Occurrence in Wales: Sargent (1916) provided the first description of axinite in Wales from the Penmaenmawr Intrusion in North Wales and there have been three subsequent recordings of its occurrence. Three of these occurrences have been identified as ferroaxinite, and all occur in a similar context of thin veins, bearing a low-grade metamorphic assemblage, which cut basic or intermediate composition igneous rocks.

Key Localities:

  • Carreg Ddu, Porth Dinllaen, Llŷn, Gwynedd: a similar occurrence to that at Llanddwyn Island, of axinite cutting basic lavas, is known from the Monian Supergroup of Llŷn. Platy brown ferroaxinite crystals up to 14 mm across occur in veins (up to 140 mm wide) in association with quartz and epidote. Platy mauve-brown ferroaxinite is also present as specimens in the National Museum of Wales Collection (e.g. NMW 87.43G.M.54), although these specimens do not show matrix or associations with other minerals.
  • Graiglwyd Quarry, Penmaenmawr, Conwy: Sargent (1916) described axinite in thin veins from loose blocks of Penmaenmawr Intrusion at Graiglwyd Quarry. In a more detailed work (Sargent, 1925) he described three mineral assemblages: axinite+prehnite+quartz; axinite+pectolite; axinite+zoisite+quartz. These were contained in veins, up to 5 cm wide, bearing massive mauve axinite, and fissures and cracks with pale brown axinite forming thin radiating blades up to 2.5 cm long. In both modes axinite occurs associated with prehnite. National Museum of Wales specimens show mauve brown ferroaxinite associated with prehnite (e.g. NMW 27.111.GR.249 & NMW 28.473.GR.221) and brown ferroaxinite associated with quartz and epidote (NMW 27.457.GR.1).

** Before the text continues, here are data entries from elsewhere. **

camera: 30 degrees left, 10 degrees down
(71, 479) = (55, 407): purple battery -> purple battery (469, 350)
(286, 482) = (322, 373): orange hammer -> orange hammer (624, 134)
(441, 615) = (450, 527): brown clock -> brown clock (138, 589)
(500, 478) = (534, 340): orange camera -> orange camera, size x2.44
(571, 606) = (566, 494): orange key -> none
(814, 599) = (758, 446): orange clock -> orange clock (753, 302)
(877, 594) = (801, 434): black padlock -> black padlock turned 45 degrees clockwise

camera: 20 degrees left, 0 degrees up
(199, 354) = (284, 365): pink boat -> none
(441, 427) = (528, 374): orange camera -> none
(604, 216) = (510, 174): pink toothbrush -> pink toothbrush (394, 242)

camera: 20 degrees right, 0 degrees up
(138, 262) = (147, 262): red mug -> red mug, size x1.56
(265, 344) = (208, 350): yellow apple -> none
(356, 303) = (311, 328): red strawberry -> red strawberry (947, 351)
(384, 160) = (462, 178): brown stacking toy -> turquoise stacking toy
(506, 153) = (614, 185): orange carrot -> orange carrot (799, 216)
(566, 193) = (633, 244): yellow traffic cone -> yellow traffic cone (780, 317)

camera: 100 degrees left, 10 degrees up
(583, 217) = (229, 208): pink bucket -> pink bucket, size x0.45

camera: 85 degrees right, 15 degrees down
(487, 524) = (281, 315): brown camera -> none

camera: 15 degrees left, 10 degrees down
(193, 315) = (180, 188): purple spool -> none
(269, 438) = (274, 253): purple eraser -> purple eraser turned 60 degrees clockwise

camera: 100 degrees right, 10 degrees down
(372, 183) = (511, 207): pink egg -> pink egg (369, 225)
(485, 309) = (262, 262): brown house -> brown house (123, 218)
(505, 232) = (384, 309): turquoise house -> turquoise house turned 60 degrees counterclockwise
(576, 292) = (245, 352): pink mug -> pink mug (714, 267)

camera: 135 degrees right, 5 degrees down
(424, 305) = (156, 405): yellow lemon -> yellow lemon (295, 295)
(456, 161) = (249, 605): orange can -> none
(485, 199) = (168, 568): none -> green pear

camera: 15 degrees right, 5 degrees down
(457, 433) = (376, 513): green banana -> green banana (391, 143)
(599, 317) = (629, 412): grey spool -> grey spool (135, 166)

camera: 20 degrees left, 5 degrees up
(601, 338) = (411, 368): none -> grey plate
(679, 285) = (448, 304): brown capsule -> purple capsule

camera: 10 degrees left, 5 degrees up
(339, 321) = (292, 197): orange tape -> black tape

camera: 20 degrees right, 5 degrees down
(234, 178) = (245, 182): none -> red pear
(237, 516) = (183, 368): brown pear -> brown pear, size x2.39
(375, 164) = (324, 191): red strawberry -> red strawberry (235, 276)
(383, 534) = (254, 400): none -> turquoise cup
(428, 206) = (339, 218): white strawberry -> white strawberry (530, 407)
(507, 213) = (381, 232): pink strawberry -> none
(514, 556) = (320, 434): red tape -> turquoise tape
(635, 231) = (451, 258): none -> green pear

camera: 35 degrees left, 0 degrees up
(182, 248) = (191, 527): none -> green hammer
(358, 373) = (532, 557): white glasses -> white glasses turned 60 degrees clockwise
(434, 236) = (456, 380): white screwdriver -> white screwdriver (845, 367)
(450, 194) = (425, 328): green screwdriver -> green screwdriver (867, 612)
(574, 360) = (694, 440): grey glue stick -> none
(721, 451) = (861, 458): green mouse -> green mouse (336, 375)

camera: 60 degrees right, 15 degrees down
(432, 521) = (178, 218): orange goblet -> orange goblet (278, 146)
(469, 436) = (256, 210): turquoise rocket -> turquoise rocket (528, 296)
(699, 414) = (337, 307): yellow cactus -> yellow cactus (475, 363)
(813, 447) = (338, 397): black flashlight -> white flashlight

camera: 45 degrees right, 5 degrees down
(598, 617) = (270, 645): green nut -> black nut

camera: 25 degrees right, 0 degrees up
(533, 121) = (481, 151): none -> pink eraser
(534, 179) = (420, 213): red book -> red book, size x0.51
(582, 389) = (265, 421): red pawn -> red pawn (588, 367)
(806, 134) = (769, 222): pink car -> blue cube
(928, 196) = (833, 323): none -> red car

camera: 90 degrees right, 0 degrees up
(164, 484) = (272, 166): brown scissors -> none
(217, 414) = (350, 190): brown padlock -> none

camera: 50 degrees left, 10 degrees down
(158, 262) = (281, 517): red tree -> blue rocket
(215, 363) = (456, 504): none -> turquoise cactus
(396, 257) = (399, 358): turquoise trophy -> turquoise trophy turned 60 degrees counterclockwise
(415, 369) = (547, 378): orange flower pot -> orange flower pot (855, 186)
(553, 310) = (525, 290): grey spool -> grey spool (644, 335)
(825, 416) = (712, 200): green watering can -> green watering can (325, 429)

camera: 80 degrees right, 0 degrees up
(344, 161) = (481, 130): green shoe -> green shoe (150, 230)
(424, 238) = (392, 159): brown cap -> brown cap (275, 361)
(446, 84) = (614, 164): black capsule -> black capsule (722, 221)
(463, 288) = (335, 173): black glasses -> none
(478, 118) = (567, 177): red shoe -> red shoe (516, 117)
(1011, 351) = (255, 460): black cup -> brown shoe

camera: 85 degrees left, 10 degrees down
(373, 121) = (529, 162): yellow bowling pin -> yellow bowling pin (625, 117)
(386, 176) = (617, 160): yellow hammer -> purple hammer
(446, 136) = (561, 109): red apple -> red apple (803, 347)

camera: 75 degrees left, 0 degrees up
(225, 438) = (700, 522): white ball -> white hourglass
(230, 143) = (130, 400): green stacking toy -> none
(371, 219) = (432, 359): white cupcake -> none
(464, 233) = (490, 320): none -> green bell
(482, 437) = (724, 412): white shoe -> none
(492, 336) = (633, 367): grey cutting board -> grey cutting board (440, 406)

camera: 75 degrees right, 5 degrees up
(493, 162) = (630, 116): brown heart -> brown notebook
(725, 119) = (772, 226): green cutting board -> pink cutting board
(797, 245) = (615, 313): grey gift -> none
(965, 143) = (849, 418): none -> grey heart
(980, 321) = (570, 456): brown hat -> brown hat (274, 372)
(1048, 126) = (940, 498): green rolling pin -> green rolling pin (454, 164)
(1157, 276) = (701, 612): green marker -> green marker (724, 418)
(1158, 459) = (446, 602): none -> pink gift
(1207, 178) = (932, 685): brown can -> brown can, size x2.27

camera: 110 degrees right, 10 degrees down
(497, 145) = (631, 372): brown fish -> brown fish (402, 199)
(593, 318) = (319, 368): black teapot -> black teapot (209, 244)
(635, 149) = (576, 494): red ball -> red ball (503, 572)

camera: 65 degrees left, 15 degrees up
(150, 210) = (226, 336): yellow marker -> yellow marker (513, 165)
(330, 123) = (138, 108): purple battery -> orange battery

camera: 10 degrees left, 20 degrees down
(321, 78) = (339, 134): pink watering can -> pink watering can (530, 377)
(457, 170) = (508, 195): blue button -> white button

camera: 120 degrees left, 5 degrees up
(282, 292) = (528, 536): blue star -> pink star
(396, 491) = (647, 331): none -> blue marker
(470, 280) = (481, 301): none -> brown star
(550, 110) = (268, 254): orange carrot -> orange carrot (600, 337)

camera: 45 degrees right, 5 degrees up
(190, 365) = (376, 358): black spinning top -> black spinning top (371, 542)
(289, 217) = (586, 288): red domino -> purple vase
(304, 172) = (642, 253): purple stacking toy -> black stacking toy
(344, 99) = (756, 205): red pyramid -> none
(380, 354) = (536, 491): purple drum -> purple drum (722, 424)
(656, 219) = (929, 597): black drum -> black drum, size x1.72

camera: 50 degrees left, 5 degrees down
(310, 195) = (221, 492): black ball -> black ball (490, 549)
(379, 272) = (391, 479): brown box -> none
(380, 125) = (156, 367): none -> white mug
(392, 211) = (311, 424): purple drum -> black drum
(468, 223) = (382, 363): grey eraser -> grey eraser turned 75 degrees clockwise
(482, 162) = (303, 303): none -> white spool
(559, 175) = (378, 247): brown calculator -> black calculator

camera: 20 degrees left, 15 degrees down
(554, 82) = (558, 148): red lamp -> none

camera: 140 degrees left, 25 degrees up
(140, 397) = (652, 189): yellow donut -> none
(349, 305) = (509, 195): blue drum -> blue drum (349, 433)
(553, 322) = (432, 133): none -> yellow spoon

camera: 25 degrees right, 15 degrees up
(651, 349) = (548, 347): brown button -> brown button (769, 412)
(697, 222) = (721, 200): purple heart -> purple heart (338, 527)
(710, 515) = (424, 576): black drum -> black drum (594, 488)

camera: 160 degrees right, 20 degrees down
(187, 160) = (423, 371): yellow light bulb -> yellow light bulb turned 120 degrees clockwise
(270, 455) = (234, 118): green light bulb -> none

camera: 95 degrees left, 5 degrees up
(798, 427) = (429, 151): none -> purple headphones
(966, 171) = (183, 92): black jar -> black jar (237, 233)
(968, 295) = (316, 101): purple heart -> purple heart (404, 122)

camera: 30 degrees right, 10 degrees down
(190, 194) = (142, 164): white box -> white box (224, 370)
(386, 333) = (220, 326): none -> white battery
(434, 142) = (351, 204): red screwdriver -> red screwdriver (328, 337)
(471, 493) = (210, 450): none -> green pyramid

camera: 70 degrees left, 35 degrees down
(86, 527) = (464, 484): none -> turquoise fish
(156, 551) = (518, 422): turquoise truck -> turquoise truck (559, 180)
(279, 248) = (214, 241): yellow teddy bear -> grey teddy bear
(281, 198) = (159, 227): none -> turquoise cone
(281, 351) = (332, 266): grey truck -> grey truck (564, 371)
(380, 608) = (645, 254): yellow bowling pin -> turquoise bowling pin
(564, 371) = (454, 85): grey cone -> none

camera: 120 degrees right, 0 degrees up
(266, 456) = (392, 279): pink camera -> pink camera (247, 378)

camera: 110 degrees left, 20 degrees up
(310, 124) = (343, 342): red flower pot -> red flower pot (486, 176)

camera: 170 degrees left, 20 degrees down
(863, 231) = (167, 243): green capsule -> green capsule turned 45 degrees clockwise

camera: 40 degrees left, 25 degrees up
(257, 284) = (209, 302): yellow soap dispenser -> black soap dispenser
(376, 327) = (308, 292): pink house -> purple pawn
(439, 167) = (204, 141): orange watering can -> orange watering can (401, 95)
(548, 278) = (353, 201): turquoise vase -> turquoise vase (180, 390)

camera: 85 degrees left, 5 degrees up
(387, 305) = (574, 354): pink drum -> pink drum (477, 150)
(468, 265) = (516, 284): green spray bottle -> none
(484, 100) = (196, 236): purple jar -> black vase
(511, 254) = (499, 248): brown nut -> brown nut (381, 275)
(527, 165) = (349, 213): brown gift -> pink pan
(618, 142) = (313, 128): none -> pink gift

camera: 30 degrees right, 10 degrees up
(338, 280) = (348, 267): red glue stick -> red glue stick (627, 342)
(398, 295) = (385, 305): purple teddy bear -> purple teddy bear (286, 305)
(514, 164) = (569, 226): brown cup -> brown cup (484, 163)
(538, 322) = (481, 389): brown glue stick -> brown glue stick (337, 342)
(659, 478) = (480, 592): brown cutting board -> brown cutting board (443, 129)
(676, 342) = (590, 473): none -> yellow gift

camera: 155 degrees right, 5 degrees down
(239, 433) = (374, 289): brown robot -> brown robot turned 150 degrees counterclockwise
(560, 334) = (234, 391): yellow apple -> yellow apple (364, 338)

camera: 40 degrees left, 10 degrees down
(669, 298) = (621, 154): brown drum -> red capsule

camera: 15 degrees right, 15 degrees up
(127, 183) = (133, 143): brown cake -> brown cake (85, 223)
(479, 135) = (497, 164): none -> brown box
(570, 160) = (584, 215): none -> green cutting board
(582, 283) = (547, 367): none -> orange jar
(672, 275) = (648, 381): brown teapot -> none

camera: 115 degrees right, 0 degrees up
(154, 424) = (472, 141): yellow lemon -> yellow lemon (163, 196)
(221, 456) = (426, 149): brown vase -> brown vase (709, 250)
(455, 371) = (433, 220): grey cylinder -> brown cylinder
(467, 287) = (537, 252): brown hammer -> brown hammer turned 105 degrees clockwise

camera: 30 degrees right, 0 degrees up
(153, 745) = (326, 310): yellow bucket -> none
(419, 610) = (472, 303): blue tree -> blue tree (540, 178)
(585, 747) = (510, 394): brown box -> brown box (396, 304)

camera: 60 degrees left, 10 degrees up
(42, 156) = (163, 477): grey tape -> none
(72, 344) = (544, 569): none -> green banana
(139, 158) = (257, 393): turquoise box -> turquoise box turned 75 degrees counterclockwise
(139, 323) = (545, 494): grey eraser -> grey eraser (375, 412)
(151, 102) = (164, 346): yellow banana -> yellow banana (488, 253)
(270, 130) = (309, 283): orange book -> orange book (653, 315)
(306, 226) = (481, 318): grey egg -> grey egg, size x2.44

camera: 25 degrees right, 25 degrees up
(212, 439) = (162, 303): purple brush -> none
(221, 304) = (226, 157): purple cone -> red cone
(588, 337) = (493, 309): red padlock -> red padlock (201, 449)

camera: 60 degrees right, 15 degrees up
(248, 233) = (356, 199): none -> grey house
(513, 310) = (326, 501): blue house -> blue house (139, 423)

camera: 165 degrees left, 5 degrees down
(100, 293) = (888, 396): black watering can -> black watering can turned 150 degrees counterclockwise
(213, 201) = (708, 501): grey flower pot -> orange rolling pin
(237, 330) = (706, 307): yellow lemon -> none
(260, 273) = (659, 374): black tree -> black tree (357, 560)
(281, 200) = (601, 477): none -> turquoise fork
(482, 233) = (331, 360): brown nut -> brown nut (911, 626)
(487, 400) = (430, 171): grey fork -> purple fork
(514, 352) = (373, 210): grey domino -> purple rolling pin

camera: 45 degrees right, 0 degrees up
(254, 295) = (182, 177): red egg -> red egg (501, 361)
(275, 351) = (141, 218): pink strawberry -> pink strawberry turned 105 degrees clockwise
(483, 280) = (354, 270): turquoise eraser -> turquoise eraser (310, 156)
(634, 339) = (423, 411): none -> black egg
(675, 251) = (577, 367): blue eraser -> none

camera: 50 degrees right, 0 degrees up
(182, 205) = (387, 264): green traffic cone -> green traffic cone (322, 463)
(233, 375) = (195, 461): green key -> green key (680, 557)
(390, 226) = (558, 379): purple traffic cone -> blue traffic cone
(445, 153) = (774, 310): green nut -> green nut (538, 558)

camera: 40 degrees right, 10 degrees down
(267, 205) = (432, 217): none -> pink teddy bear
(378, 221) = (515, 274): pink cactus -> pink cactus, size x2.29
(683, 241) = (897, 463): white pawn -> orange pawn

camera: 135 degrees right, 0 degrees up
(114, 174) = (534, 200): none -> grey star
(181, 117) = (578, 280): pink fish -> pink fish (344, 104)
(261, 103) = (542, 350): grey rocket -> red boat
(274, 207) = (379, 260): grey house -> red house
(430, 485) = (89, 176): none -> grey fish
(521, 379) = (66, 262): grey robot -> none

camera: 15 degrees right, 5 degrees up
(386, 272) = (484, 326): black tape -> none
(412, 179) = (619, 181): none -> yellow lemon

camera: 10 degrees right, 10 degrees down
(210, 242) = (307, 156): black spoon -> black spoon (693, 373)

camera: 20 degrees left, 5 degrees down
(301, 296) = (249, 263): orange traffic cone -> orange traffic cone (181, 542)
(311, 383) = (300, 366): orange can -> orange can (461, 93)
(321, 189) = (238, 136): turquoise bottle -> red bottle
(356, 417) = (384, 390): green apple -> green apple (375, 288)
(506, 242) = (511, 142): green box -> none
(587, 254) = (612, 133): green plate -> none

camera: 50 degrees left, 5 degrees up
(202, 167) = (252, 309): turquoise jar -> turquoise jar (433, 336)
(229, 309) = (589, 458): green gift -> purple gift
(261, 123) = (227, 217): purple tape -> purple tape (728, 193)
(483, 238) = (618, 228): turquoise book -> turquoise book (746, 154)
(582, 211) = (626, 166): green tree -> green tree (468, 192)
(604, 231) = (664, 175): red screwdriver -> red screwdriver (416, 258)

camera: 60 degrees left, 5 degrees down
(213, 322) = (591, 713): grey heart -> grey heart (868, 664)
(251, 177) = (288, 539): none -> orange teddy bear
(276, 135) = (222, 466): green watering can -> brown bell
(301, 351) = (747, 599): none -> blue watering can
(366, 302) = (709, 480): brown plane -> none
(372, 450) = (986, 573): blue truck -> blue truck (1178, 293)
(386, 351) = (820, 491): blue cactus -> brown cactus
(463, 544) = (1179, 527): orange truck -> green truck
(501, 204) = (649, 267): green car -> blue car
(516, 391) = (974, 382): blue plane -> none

Well formed crystals of brown ferroaxinite are up to 10mm long and 5 mm wide.
  • Llanddwyn Island, Anglesey: Greenly (1919) reported the presence of axinite in a 15 cm wide vein cutting altered basic lavas of the Monian Supergroup at the northern end of the island, mistakenly attributing this as the first occurrence in Wales.
  • Penmaenmawr, Conwy: in Penmaenmawr Quarry the host lithologies and vein assemblages are essentially the same as those described from Graiglwyd Quarry. National Museum of Wales specimens, NMW 30.620.GR.1 & NMW 97.47G.M.1 show a fine-grained pale green altered microdiorite matrix with a thin vein of prehnite coated by massive mauve-brown ferroaxinite.

References:

  1. Andreozzi, G.B., Ottolino, L., Lucchesti, S, Graziano, G & Russo, U., 2000. Crystal chemistry of the axinite group minerals: a multi-analytical approach. American Mineralogist, 85, 698-706.
  2. Bevins, R.E., 1994. A Mineralogy of Wales National Museum of Wales, Geological Series No. 16, Cardiff, 146pp.
  3. Greenly, E., 1919. The Geology of Anglesey. Memoirs of the Geological Survey of Great Britain, 980pp (2 volumes).
  4. Sargent, H.C., 1924. Notes on the petrology of Penmaenmawr Mountain (Part 1). Proceedings of the Liverpool Geological Society, 14, 82-89.
  5. Sargent, H.C., 1916. Axinite veins in the Penmaenmawr Porphyrite. Geological Magazine, New Series, Decade 6, Vol. 3, 5-7.
  6. Sargent, H.C., 1925. Notes on the petrology of the Penmaenmawr Intrusion (Part II). Proceedings of the Liverpool Geological Society, 14, 123-142.